[Source texts of formatted documents]
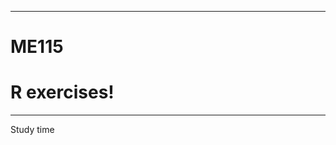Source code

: -----------------------------------------------------------------------------------------------
# ME115
# R exercises!
-----------------------------------------------------------------------------------------------
Study time




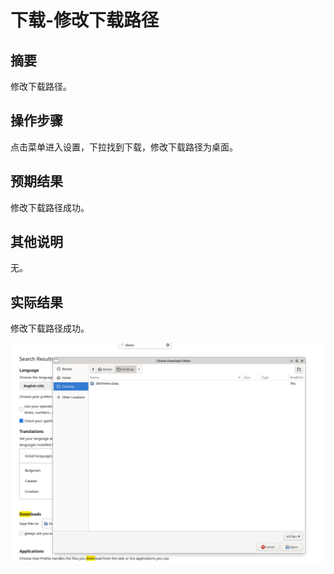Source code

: # 下载-修改下载路径

## 摘要

修改下载路径。

## 操作步骤

点击菜单进入设置，下拉找到下载，修改下载路径为桌面。

## 预期结果

修改下载路径成功。

## 其他说明

无。

## 实际结果

修改下载路径成功。

![alt text](image-93.png)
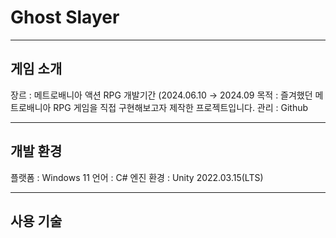 # Ghost Slayer
--------------

## 게임 소개

장르 : 메트로배니아 액션 RPG
개발기간 (2024.06.10 → 2024.09
목적  : 즐겨했던 메트로배니아 RPG 게임을 직접 구현해보고자 제작한 프로젝트입니다.
관리 : Github

------------

## 개발 환경
플랫폼 : Windows 11
언어 : C#
엔진 환경 : Unity 2022.03.15(LTS)

--------------

## 사용 기술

■ **Exercise goal**: Generate a word-for-word copy of the preceding records, excluding all pictures.

■ **Problem solution**:
Source code

: -----------------------------------------------------------------------------------------------
# ME115
# R exercises!
-----------------------------------------------------------------------------------------------
Study time




Source code

: # 下载-修改下载路径

## 摘要

修改下载路径。

## 操作步骤

点击菜单进入设置，下拉找到下载，修改下载路径为桌面。

## 预期结果

修改下载路径成功。

## 其他说明

无。

## 实际结果

修改下载路径成功。

![alt text](image-93.png)
 # Ghost Slayer
--------------

## 게임 소개

장르 : 메트로배니아 액션 RPG
개발기간 (2024.06.10 → 2024.09
목적  : 즐겨했던 메트로배니아 RPG 게임을 직접 구현해보고자 제작한 프로젝트입니다.
관리 : Github

------------

## 개발 환경
플랫폼 : Windows 11
언어 : C#
엔진 환경 : Unity 2022.03.15(LTS)

--------------

## 사용 기술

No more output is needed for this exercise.